[What the exercise asks]: In the copy, every record below must appear exactly as given, and no picture may appear.

[Record extracts]:
────────────────

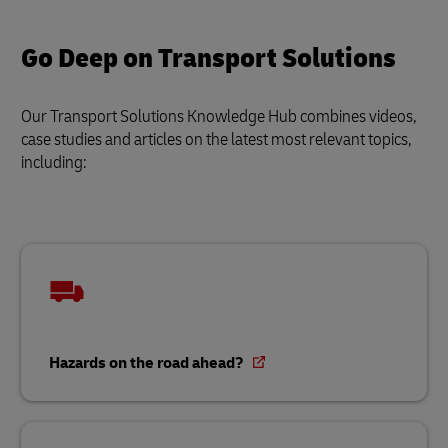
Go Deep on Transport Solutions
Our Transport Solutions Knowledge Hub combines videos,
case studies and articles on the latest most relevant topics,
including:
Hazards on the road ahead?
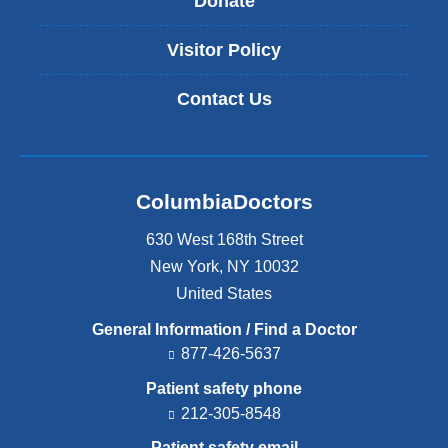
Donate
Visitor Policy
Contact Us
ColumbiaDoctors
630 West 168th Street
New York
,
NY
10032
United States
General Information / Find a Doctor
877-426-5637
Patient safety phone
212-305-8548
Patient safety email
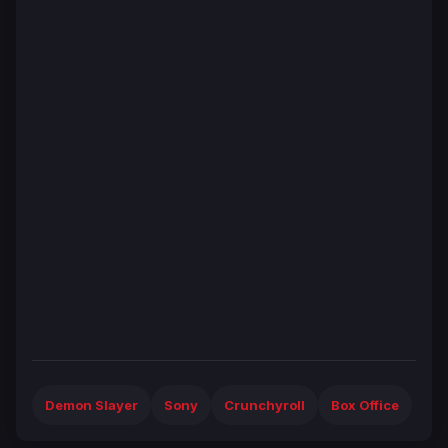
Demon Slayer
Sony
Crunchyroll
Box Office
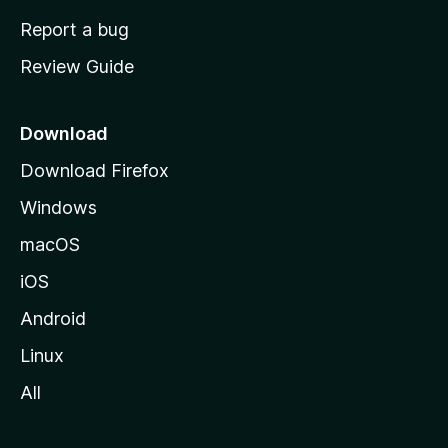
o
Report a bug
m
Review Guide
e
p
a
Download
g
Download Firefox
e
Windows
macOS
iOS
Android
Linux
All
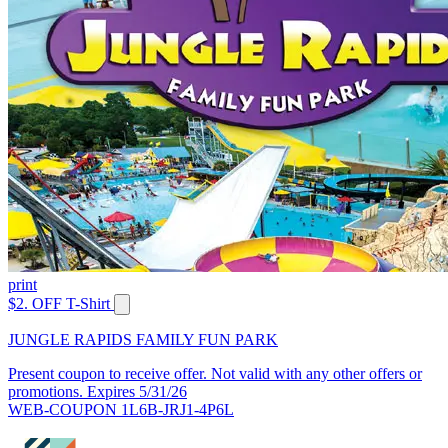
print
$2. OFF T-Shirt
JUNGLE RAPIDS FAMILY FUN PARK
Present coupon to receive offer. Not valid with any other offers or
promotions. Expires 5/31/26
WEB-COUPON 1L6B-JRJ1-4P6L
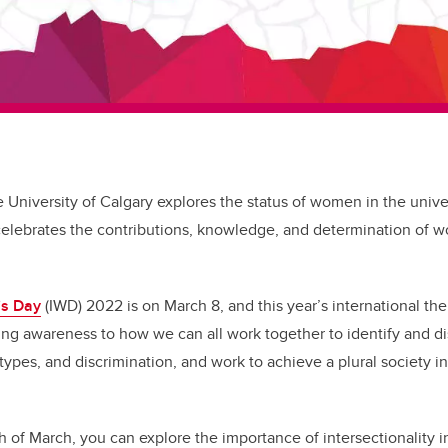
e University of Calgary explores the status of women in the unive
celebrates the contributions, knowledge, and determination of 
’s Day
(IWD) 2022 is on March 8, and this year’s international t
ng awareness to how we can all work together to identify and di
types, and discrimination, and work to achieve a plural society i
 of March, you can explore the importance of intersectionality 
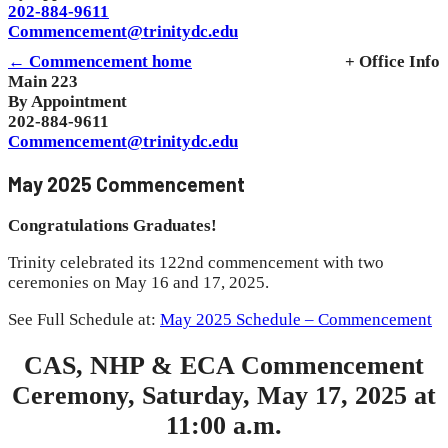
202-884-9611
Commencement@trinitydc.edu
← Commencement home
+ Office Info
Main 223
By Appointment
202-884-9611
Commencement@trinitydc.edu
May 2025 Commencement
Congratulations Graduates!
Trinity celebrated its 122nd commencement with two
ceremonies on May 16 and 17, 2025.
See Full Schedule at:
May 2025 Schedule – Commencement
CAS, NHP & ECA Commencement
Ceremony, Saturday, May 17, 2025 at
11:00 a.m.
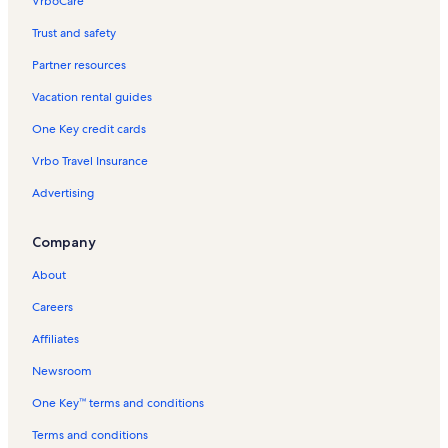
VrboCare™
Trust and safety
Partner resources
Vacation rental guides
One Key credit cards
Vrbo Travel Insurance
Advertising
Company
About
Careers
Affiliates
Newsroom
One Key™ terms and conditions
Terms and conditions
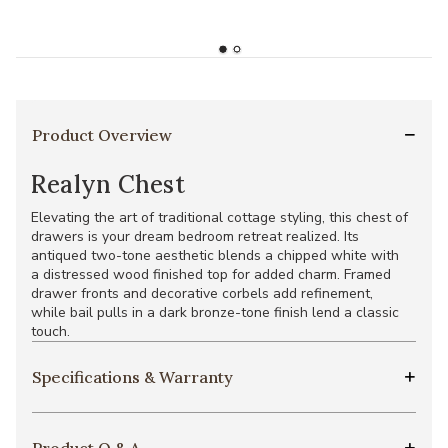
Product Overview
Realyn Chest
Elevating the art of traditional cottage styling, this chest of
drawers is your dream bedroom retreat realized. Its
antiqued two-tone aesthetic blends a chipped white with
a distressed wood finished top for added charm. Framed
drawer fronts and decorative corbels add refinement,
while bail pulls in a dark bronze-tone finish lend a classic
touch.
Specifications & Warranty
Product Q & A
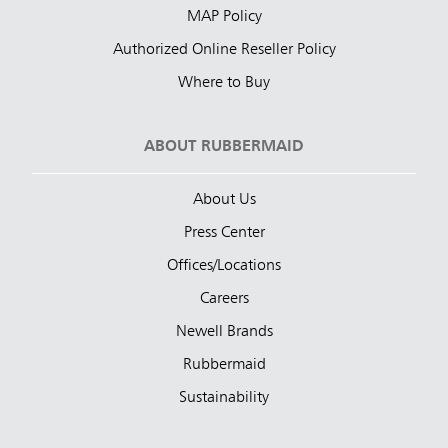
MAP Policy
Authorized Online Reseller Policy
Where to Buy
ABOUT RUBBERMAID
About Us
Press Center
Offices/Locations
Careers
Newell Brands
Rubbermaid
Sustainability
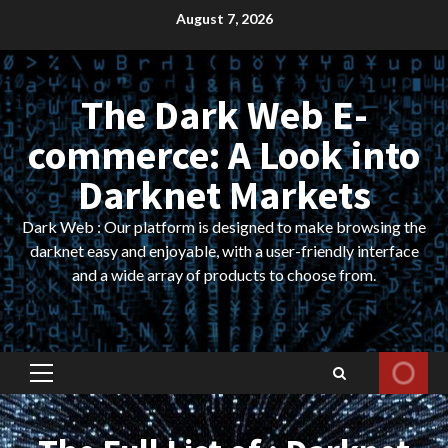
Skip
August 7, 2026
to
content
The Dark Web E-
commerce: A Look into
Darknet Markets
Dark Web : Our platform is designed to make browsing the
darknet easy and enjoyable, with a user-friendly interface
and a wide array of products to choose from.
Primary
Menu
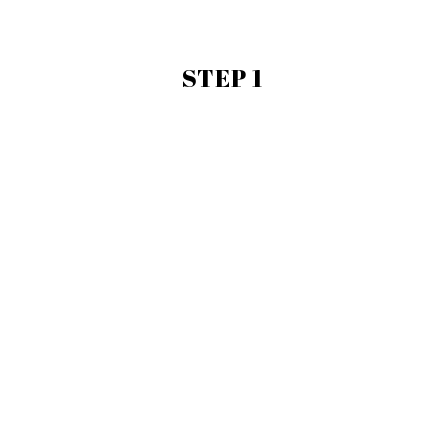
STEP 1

────────────────

[Task answer]:
Go Deep on Transport Solutions
Our Transport Solutions Knowledge Hub combines videos,
case studies and articles on the latest most relevant topics,
including:
Hazards on the road ahead?
Donate
Visitor Policy
Contact Us
ColumbiaDoctors
630 West 168th Street
New York
,
NY
10032
United States
General Information / Find a Doctor
877-426-5637
Patient safety phone
212-305-8548
Patient safety email
Demon Slayer
Sony
Crunchyroll
Box Office
o
Report a bug
m
Review Guide
e
p
a
Download
g
Download Firefox
e
Windows
macOS
iOS
Android
Linux
All
print
$2. OFF T-Shirt
JUNGLE RAPIDS FAMILY FUN PARK
Present coupon to receive offer. Not valid with any other offers or
promotions. Expires 5/31/26
WEB-COUPON 1L6B-JRJ1-4P6L
e University of Calgary explores the status of women in the unive
celebrates the contributions, knowledge, and determination of 
’s Day
(IWD) 2022 is on March 8, and this year’s international t
ng awareness to how we can all work together to identify and di
types, and discrimination, and work to achieve a plural society i
 of March, you can explore the importance of intersectionality 
202-884-9611
Commencement@trinitydc.edu
← Commencement home
+ Office Info
Main 223
By Appointment
202-884-9611
Commencement@trinitydc.edu
May 2025 Commencement
Congratulations Graduates!
Trinity celebrated its 122nd commencement with two
ceremonies on May 16 and 17, 2025.
See Full Schedule at:
May 2025 Schedule – Commencement
CAS, NHP & ECA Commencement
Ceremony, Saturday, May 17, 2025 at
11:00 a.m.
VrboCare™
Trust and safety
Partner resources
Vacation rental guides
One Key credit cards
Vrbo Travel Insurance
Advertising
Company
About
Careers
Affiliates
Newsroom
One Key™ terms and conditions
Terms and conditions
Product Overview
Realyn Chest
Elevating the art of traditional cottage styling, this chest of
drawers is your dream bedroom retreat realized. Its
antiqued two-tone aesthetic blends a chipped white with
a distressed wood finished top for added charm. Framed
drawer fronts and decorative corbels add refinement,
while bail pulls in a dark bronze-tone finish lend a classic
touch.
Specifications & Warranty
Product Q & A
MAP Policy
Authorized Online Reseller Policy
Where to Buy
ABOUT RUBBERMAID
About Us
Press Center
Offices/Locations
Careers
Newell Brands
Rubbermaid
Sustainability
Skip
August 7, 2026
to
content
The Dark Web E-
commerce: A Look into
Darknet Markets
Dark Web : Our platform is designed to make browsing the
darknet easy and enjoyable, with a user-friendly interface
and a wide array of products to choose from.
Primary
Menu
STEP 1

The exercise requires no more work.